Some manufacturers, such as Cummins MerCruiser Diesel, offer reconditioned engines that cost about a third less than new models, says Bramble. In the last four years, Tolchester has repowered about 50 boats with reconditioned power plants, he notes.
Switching from gas to diesel, or vice versa, obviously presents a host of issues to address, but upgrading within the same type of power presents its own considerations, says Soundings technical advisor Erik Klockars. Klockars, an independent technician who operates out of Niantic, Conn., juggled five repowering jobs this winter.
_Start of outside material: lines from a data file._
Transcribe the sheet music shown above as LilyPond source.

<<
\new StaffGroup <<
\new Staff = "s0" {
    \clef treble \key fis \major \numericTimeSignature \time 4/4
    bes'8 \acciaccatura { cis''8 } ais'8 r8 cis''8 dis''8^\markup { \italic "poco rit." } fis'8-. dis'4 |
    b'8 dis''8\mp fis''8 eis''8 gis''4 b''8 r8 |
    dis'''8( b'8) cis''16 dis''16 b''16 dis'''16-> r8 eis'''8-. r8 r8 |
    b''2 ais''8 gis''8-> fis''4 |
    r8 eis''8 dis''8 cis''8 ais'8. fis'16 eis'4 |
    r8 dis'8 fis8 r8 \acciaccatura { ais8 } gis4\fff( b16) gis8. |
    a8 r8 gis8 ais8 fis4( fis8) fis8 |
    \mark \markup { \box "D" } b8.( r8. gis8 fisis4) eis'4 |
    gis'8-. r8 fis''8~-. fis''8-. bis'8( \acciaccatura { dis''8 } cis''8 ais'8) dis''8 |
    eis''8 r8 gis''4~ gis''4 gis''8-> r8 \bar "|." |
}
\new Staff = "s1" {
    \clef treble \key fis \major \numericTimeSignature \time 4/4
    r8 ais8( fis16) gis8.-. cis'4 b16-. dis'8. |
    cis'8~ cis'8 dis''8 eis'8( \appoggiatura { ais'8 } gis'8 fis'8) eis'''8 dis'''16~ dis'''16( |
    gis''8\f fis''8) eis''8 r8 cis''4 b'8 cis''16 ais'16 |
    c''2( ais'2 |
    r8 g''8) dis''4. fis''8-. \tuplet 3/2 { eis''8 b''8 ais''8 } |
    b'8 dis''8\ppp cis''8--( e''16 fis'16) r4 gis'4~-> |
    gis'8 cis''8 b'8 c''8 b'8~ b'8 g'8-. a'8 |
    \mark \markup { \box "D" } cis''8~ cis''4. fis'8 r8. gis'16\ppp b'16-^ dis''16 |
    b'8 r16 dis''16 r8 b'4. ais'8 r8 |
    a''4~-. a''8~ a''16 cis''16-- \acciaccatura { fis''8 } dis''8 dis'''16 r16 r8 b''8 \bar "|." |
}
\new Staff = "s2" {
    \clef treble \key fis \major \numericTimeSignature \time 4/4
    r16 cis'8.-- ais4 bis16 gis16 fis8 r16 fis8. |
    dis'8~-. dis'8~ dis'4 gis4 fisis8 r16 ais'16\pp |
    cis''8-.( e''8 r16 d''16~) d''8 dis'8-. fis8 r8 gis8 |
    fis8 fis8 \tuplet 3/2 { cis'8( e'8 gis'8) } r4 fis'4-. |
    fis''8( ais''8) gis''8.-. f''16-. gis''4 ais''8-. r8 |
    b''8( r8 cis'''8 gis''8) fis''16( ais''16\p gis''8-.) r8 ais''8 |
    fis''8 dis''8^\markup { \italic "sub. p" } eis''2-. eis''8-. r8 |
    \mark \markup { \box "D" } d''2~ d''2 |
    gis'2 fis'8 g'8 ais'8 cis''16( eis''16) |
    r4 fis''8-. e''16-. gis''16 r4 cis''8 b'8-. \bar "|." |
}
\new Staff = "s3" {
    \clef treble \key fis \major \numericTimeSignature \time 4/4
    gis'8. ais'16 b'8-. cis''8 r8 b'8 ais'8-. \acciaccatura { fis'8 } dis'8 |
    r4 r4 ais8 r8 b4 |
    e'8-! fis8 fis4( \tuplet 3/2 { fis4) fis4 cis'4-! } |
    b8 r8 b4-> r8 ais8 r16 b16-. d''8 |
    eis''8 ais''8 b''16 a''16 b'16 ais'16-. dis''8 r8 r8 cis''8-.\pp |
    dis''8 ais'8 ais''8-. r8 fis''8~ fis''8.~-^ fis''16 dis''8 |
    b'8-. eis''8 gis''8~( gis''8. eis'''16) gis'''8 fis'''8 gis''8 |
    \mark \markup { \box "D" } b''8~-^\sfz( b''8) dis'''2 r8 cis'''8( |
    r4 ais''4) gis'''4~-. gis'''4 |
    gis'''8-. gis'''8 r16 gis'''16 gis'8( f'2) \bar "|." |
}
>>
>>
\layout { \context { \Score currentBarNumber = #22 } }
Case in point is the 39-foot express cruiser he is repowering. One of the twin 7.4-liter gas inboards (385 hp) needs to be replaced. But complete assemblies of the 7.4 are hard to find because it has been replaced by an 8.1-liter engine. That means the owner will be forced to run two different engines in the same boat, which is not ideal, especially if he wants to sell the boat, says Klockars.
The older the engine, the more complicated the conversion. Older twin-screw inboard boats may be powered with a “right-hand” and a “left-hand” engine, says Klockars. Today’s engines almost all turn in the same direction — to the left. A transmission that changes the direction of the engine’s output solves the problem, but it’ll cost you. A loose transmission can cost anywhere from $2,000 to $7,000. The price gets considerably less, however, when the transmission is bought with the engine.
Space ranks high on the list of repower considerations. The dimensions of your new power plant need to be very close to that of its predecessor. The motor-mount width and the height required for the new engine may be different than for the previous unit.
There also are issues regarding the shaft and running gear. “You have to make sure the running gear is strong enough,” says Bramble. “The hardware needs to match the engine.”
Some owners want too much power. One of Bramble’s customers insisted on installing twin 625-hp Detroit diesels in his mid-1980s sportfishing boat, even after Bramble told him a pair of 435-hp engines would do the job. The boat reached 28 knots with the engines running at only 1,600 rpm. At full throttle (2,300 rpm), “The bow dug down, and the boat ran squirrely,” says Bramble.
Contact the boatbuilder to determine the appropriate power, or try to talk to other owners of your model boat who have repowered, he says.
When is it worth it?
The most important factor when contemplating a repower is expense. A bare-bones, single gas inboard repower (5.7-liter engine) will run from $9,000 to $10,000 installed. The aforementioned 39-foot express cruiser repower will probably cost the customer about $20,000 — and that’s for one engine, says Klockars. And the price tag would’ve been higher if switching engine brands was necessary, requiring the replacement of all the cables, harnesses, controls and instruments, he adds.
So when should you repower? “When you’re sure you are going to hold on to the boat for the long haul,” says Klockars. “Don’t take on such a time-consuming and expensive project if you’re going to sell the boat in two years. But if you love the boat and want to keep it, then go for it. Put the money into the project.”
One final piece of advice from Bramble: “Don’t repower to make a profit,” he says. “It’s just very hard to do. People don’t realize the expense and they get burned.”